(DATASET CONTENT)
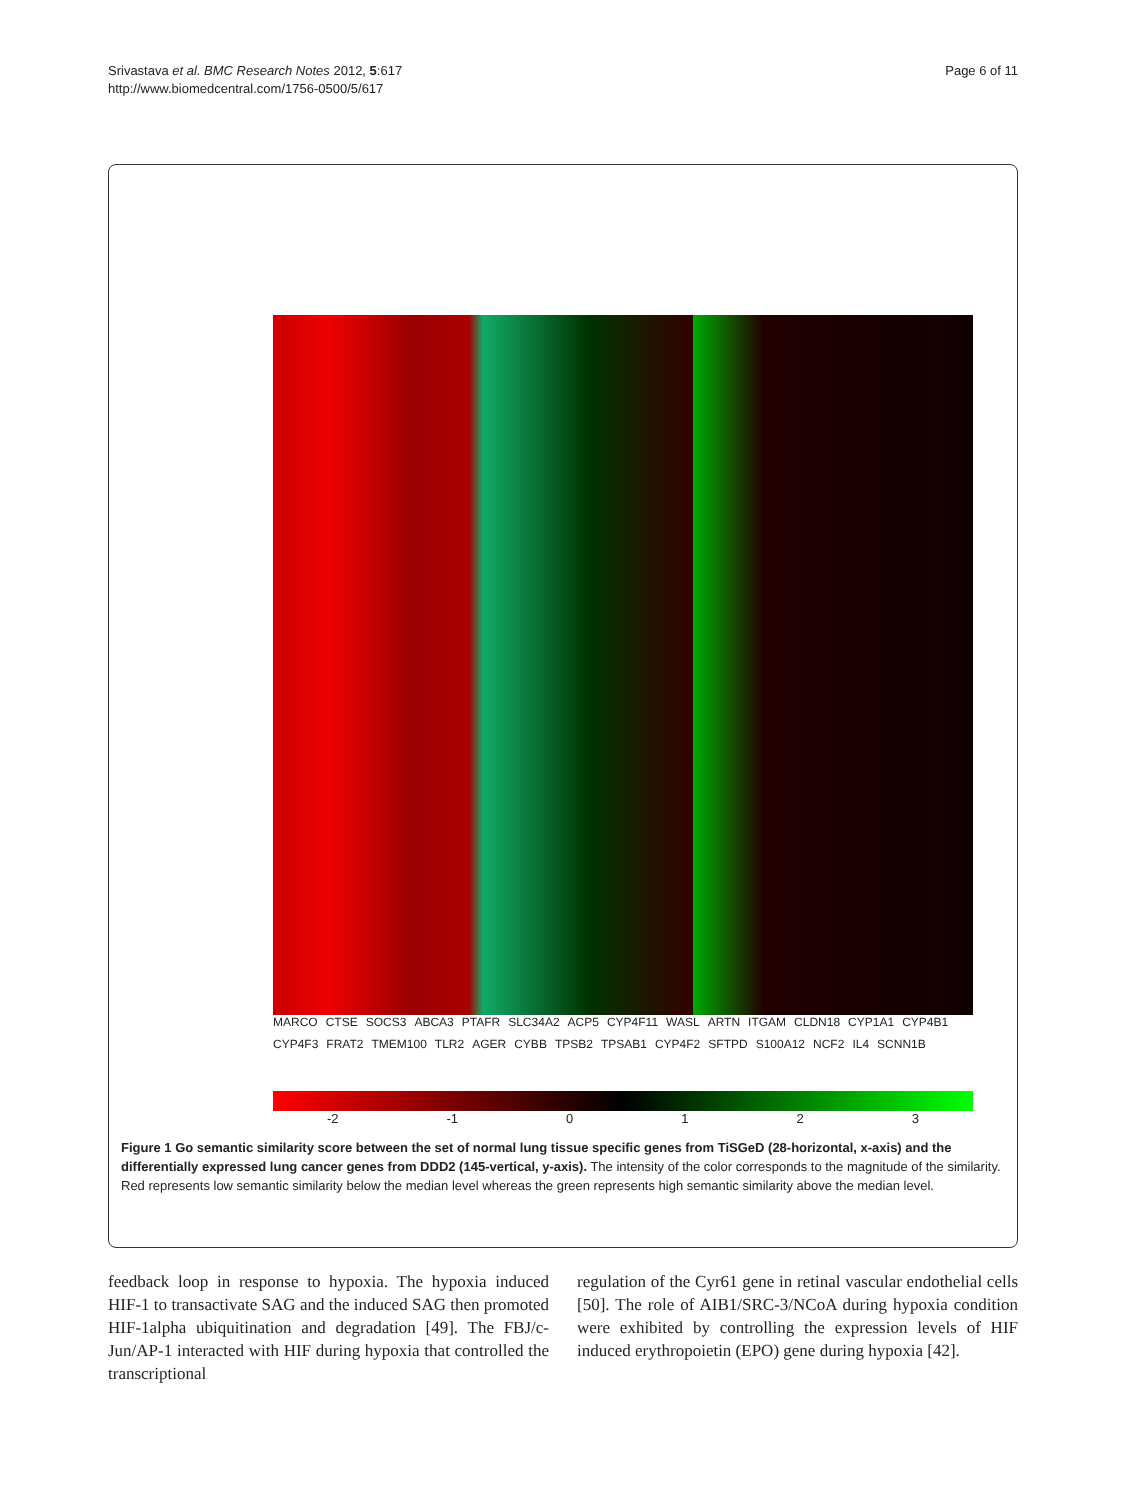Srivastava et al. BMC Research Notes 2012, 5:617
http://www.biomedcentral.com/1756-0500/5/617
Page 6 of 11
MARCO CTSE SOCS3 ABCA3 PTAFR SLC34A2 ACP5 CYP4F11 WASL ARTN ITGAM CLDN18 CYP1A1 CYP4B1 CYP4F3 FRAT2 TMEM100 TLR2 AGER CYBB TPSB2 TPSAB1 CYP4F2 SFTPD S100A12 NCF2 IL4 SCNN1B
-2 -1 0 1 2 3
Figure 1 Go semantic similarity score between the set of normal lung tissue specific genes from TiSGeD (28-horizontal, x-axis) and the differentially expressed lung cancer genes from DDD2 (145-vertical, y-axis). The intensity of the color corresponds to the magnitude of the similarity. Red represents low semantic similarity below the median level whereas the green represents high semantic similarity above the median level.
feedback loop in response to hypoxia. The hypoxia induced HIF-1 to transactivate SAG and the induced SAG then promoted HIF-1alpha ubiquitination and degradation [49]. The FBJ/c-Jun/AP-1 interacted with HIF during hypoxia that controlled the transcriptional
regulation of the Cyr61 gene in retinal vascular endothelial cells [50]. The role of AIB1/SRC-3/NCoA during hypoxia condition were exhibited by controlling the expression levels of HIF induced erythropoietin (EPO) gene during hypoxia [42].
(End DATASET CONTENT)
WHAT NEEDS TO BE DONE → Go through the entries and filter for lines holding the word "during"; copy each match.

RESULT OF THIS TASK →
feedback loop in response to hypoxia. The hypoxia induced HIF-1 to transactivate SAG and the induced SAG then promoted HIF-1alpha ubiquitination and degradation [49]. The FBJ/c-Jun/AP-1 interacted with HIF during hypoxia that controlled the transcriptional
regulation of the Cyr61 gene in retinal vascular endothelial cells [50]. The role of AIB1/SRC-3/NCoA during hypoxia condition were exhibited by controlling the expression levels of HIF induced erythropoietin (EPO) gene during hypoxia [42].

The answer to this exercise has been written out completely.